House debates

Monday, 22 February 2010

Committees

Corporations and Financial Services Committee; Report

8:42 pm

Photo of Stuart RobertStuart Robert (Fadden, Liberal Party, Shadow Parliamentary Secretary for Defence) Share this | Hansard source

I rise to join the member for Oxley in thanking the Parliamentary Joint Committee on Corporations and Financial Services and, indeed, ASIC for their support in the inquiry into the statutory oversight of the Australian Securities and Investments Commission. Seven specific issues were raised with ASIC, including complaints handling, credit regulation, professional indemnity insurance, frozen mortgage funds, professional standards boards, ASIC-initiated court actions and, of course, insolvency matters. ASIC continues to perform its statutory oversight function well. ASIC is, of course, one of the great pillars of our financial services regime. Others are APRA, the independence of the Reserve Bank board and the ACCC. Any commentator can see that the nation withstood the global financial crisis particularly well, and it was due in part to the guidance of the four pillars—one of them being ASIC.

I wish to comment on four specific issues, starting with the frozen mortgage funds and cash management funds. In response to the unlimited bank guarantee, funds were being drained from mortgage funds and cash management funds into the perceived security of major banks, to the point where the majority of mortgage funds were frozen.
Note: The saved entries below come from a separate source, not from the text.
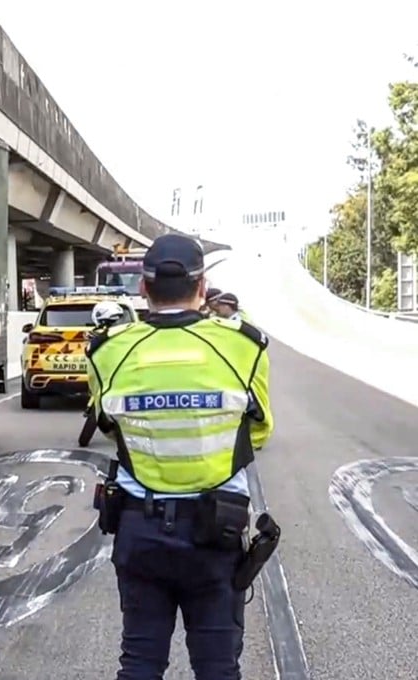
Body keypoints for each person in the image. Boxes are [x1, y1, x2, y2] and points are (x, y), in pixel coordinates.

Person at [85, 233, 274, 679]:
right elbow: (260, 432)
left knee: (139, 664)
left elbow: (108, 425)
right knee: (218, 669)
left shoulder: (108, 352)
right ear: (202, 287)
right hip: (216, 533)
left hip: (140, 530)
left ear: (143, 289)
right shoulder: (244, 348)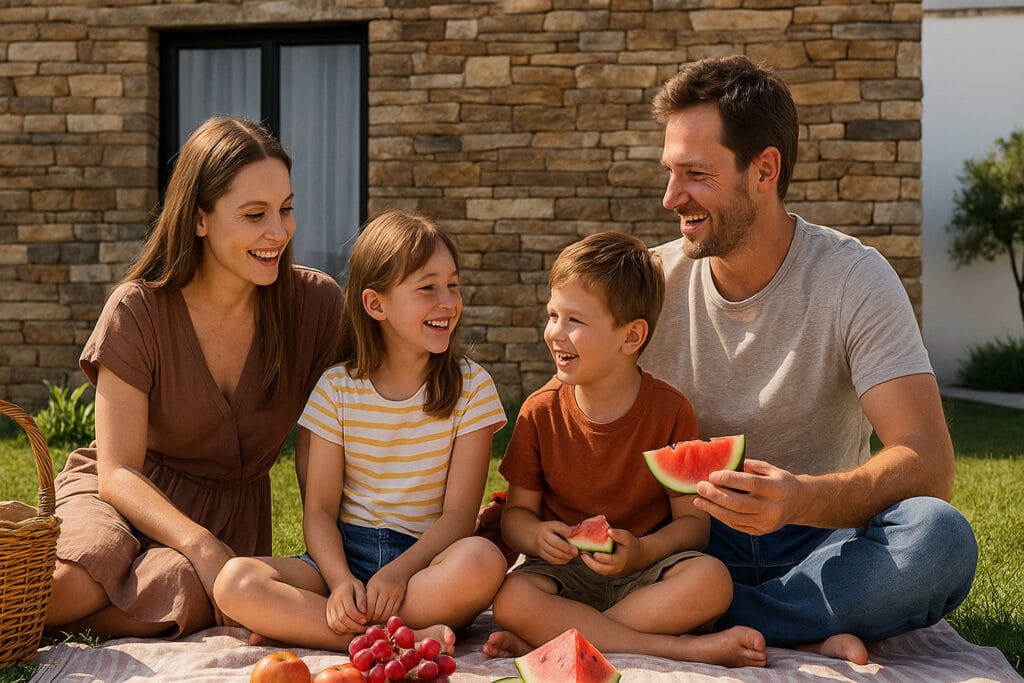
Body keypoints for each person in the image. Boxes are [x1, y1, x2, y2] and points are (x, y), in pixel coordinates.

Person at [642, 55, 978, 663]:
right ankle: (793, 626)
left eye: (695, 173)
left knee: (939, 538)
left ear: (765, 168)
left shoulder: (854, 277)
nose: (671, 197)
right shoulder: (648, 284)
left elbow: (929, 463)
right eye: (670, 172)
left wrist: (799, 499)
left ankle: (701, 621)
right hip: (682, 544)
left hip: (821, 548)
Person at [44, 116, 344, 639]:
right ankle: (47, 611)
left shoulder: (314, 305)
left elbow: (359, 423)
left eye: (286, 208)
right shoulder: (138, 309)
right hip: (120, 496)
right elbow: (117, 473)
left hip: (229, 516)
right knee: (84, 574)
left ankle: (47, 626)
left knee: (187, 588)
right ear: (200, 218)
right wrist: (202, 544)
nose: (279, 232)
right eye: (255, 214)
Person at [214, 210, 509, 651]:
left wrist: (399, 572)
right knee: (234, 581)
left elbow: (458, 517)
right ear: (376, 304)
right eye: (427, 288)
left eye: (453, 284)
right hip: (339, 556)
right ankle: (395, 638)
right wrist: (338, 582)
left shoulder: (473, 387)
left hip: (424, 563)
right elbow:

In fact, funds worth $17.268 billion were frozen and continue to be frozen. ASIC has received 3,385 hardship applications, of which 81 per cent have been successful. About $67 million has been laid out. The committee will continue to receive updates on the frozen mortgage funds and the issue of hardship cases and the percentages of them being paid out.

As the chair of the committee, the member for Oxley, pointed out, one of the key recommendations of the committee is the establishment of a professional standards board. The committee was concerned about the collapse of Storm Financial, Opes Prime and others and that there was no overarching standards body that would decide the standards of financial planners and financial advisers. ASIC has agreed to the recommendation in principle, yet to date little action has occurred. The committee will look forward with interest in the coming months to ASIC scoping out exactly how a standards board would look and briefing the committee on their proposal and recommendations for such a board. We believe this recommendation to be of such importance that this issue needs to be raised to a high priority.

The media has shown some criticism of ASIC through a range of court initiated actions, including some failures of court initiated actions. The committee remains concerned about those, and of course there is always room for improvement. We note that ASIC will be coming back again to discuss further a range of these issues, their approach and where they are going.

With respect to insolvency in the 2008-09 financial year, 45 directors were banned. ASIC’s role, though, continues to be seen in a reactive form rather than a proactive form. The committee is looking forward to ASIC stepping up the proactive stance in looking at a range of directors who have been involved in multiple failures of corporations, working with them and, if need be, banning them from their functions.

The committee has done, I think, a very good job in providing oversight to ASIC for the 2009 financial year and in looking forward to the 2010 financial year. Again, let me join the member for Oxley in thanking the committee, the secretariat and ASIC for their hard work, diligence, cooperation and interest.